Christmas, cocktails, and Camelot– it’s sort of a theme, isn’t it…?! Here’s where to take the family after that big turkey dinner–and I’ll try to steer you clear of any more turkeys on stage.
Bring the family to this one: the Tony-nominated A CHRISTMAS STORY, THE MUSICAL now playing at the Citi Wang Theatre through December 8! It’s a sweet, funny holiday treat with a cast of kids and adults loaded with talent & charm! This is the musical based on radio humorist Jean Shepherd’s story of an Indiana family in the 1940’s and little Ralphie Parker who just wants an air rifle for Christmas–admittedly, a loaded subject these days. Depending on how you feel about less than heavy artillery in the hands of children, and some other minor offenses against our contemporary PC sensibilities, you’ll have a good time.

The show reprises most of its original cast: Dan Lauria (Lombardi, “The Wonder Years,” “Sullivan and Son”) as narrator Jean Shepherd, John Bolton (“Spamalot,” “Contact,” “Titanic,” “Boardwalk Empire,” “Gossip Girl’) as the Old Man, Tony Award nominee Erin Dilly(Nice Work if You Can Get It, Chitty Chitty Bang Bang) as Mother, and Caroline O’Connor(Chicago, Moulin Rouge) as school teacher Miss Shields who does a mean tap dance!
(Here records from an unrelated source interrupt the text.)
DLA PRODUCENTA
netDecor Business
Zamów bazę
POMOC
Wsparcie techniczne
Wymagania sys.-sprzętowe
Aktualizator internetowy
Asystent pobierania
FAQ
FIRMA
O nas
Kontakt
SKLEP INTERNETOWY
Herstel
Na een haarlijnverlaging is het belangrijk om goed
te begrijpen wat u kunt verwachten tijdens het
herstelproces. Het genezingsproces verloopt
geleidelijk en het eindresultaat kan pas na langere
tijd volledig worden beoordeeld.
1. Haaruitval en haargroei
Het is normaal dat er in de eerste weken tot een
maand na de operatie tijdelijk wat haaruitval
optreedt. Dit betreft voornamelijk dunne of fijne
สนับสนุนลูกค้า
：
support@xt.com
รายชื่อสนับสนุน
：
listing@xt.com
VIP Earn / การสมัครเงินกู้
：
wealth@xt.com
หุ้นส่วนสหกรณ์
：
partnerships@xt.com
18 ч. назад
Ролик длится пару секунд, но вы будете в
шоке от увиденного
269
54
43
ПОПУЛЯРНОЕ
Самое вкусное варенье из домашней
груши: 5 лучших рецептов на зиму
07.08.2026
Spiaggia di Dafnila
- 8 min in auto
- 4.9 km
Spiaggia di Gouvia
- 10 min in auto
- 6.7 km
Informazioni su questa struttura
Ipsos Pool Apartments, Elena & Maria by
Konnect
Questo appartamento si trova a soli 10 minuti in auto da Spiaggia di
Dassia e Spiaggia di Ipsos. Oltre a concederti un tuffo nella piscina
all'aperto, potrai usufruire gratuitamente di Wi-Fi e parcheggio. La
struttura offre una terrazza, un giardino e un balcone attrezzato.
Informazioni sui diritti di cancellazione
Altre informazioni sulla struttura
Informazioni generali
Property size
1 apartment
In the role of Ralphie the boy with a hankering for a Red Ryder BB Gun, is Jake Lucas (“Newsies”)– charismatic, super cute and funny. All the signature moments are intact including the despised pink bunny outfit, and that flagpole/tongue-sticking caper.
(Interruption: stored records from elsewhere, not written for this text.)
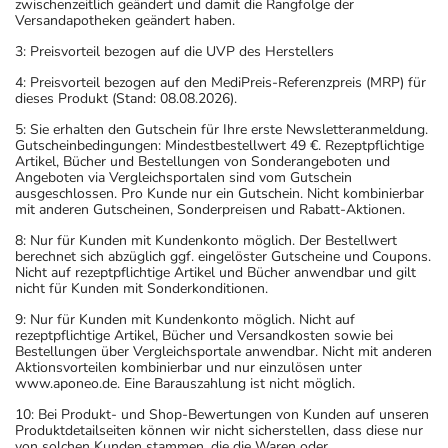
zwischenzeitlich geändert und damit die Rangfolge der
Versandapotheken geändert haben.
3: Preisvorteil bezogen auf die UVP des Herstellers
4: Preisvorteil bezogen auf den MediPreis-Referenzpreis (MRP) für
dieses Produkt (Stand: 08.08.2026).
5: Sie erhalten den Gutschein für Ihre erste Newsletteranmeldung.
Gutscheinbedingungen: Mindestbestellwert 49 €. Rezeptpflichtige
Artikel, Bücher und Bestellungen von Sonderangeboten und
Angeboten via Vergleichsportalen sind vom Gutschein
ausgeschlossen. Pro Kunde nur ein Gutschein. Nicht kombinierbar
mit anderen Gutscheinen, Sonderpreisen und Rabatt-Aktionen.
8: Nur für Kunden mit Kundenkonto möglich. Der Bestellwert
berechnet sich abzüglich ggf. eingelöster Gutscheine und Coupons.
Nicht auf rezeptpflichtige Artikel und Bücher anwendbar und gilt
nicht für Kunden mit Sonderkonditionen.
9: Nur für Kunden mit Kundenkonto möglich. Nicht auf
rezeptpflichtige Artikel, Bücher und Versandkosten sowie bei
Bestellungen über Vergleichsportale anwendbar. Nicht mit anderen
Aktionsvorteilen kombinierbar und nur einzulösen unter
www.aponeo.de. Eine Barauszahlung ist nicht möglich.
10: Bei Produkt- und Shop-Bewertungen von Kunden auf unseren
Produktdetailseiten können wir nicht sicherstellen, dass diese nur
von solchen Kunden stammen, die die Waren oder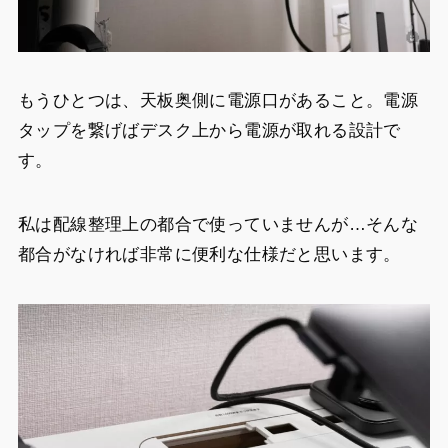
もうひとつは、天板奥側に電源口があること。電源
タップを繋げばデスク上から電源が取れる設計で
す。
私は配線整理上の都合で使っていませんが…そんな
都合がなければ非常に便利な仕様だと思います。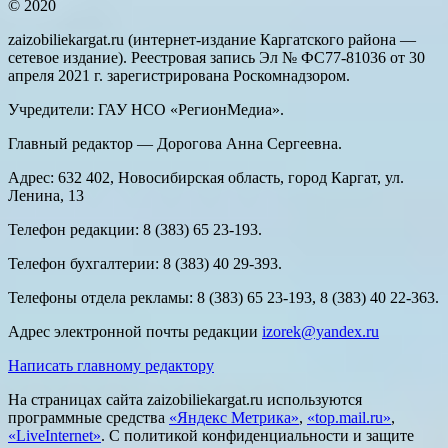
© 2020
zaizobiliekargat.ru (интернет-издание Каргатского района —
сетевое издание). Реестровая запись Эл № ФС77-81036 от 30
апреля 2021 г. зарегистрирована Роскомнадзором.
Учредители: ГАУ НСО «РегионМедиа».
Главный редактор — Дорогова Анна Сергеевна.
Адрес: 632 402, Новосибирская область, город Каргат, ул.
Ленина, 13
Телефон редакции: 8 (383) 65 23-193.
Телефон бухгалтерии: 8 (383) 40 29-393.
Телефоны отдела рекламы: 8 (383) 65 23-193, 8 (383) 40 22-363.
Адрес электронной почты редакции
izorek@yandex.ru
Написать главному редактору
На страницах сайта zaizobiliekargat.ru используются
программные средства
«Яндекс Метрика»
,
«top.mail.ru»
,
«LiveInternet»
. С политикой конфиденциальности и защите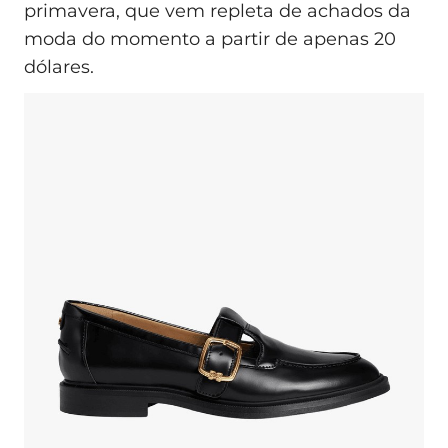
primavera, que vem repleta de achados da
moda do momento a partir de apenas 20
dólares.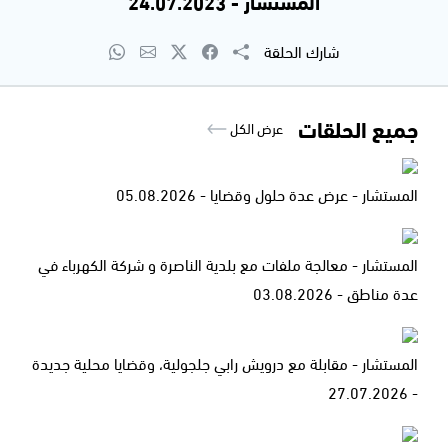
المستشار - 24.07.2023
شارك الحلقة
جميع الحلقات
عرض الكل
المستشار - عرض عدة حلول وقضايا - 05.08.2026
المستشار - معالجة ملفات مع بلدية الناصرة و شركة الكهرباء في
عدة مناطق - 03.08.2026
المستشار - مقابلة مع درويش رابي جلجولية، وقضايا محلية جديدة
- 27.07.2026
But what the show really achieves is the poignant air of a simpler, sweeter time, when mom actually cooked, dad was a scary but lovable buffoon, and Santa was a certainty for everyone on Christmas Eve–without being sappy. The music and production numbers work, ALL the kids in the show are funny and talented, and there are real live dogs on stage!!! I thought I’d hate it. I loved it. And so did my mom.  Through DECEMBER 8 at the WANG!

Cocktail hourThen there’s THE COCKTAIL HOUR— which felt like an eon, over at The Huntington. A.R. Gurney’s autobiographical play within a play about wealthy WASP’s letting their hair down over cocktails. But what’s revealed is just not that, well, interesting– even when the eldest angst-ridden son John (James son-of-Sam Waterston) shows up with a play he’s written– about them. Of course, they take umbrage in between highballs and controlled fits of anger, when all the family secrets (and they don’t seem that earth shattering) come tumbling out– and providing, naturally, the perfect ending to the play. Both of them.

This is obviously very comfortable terrain for Gurney—he’s got the conventions of the milieu down: father in a vest, bloviating about tradition while embellishing the facts (a blustery Richard Poe), the deeper-than-she-seems mother (Maureen Anderman spot-on) in white blouse and full length, checked dirndl, barely managing “cook” in the kitchen while simmering a few surprises of her own. The rest of the cast is fine; it’s just that they’re all caught in the machinery of a plot too pat to ring true, and too tepid to get my blood up. You should have seen “the cocktail hour” at my house–we’re WIP-C’s (White Italian Polish Catholics). No cocktails– just drama.

Camelot_Press_12Which brings me to the unfortunate CAMELOT over at NEW REPERTORY THEATRE–unfortunate because the mostly splendid cast is trapped in an amateurish production that brought me back to HS. (Forgive me, Lauralton Hall). The wonderful singer/actors– Benjamin Evett as a powerful, touching King Arthur, Erica Spyres as the lovely Guenevere, Marc Koeck in his New Rep Debut as a handsome, silken-voiced Lancelot, and Nick Sulfaro as the excellent and foul Mordred–are backed by an out-of-tune oompah band that massacres Lerner and Loewe’s magnificent score. As for sets and costumes? The design team has concocted a Camelot set in that mystical place where medieval England meets Bollywood. All the ladies of the court appear to be wearing sparkly polyester headscarves over flour sacks, while padding around in plastic-soled Mary Janes. The sets are dreary, and Merlin is decked out like swamp thing.

The miracle is– that despite all the raggedy hems and cornball choreography, the message of Camelot  remained intact; in  the show’s climactic moments when that young boy (the adorable Dashiell Evett) runs up the aisle to spread the word,”that for one brief shining moment”…all was right (not might) with the world– it was.  Through December 22 at New Rep Theatre in Watertown.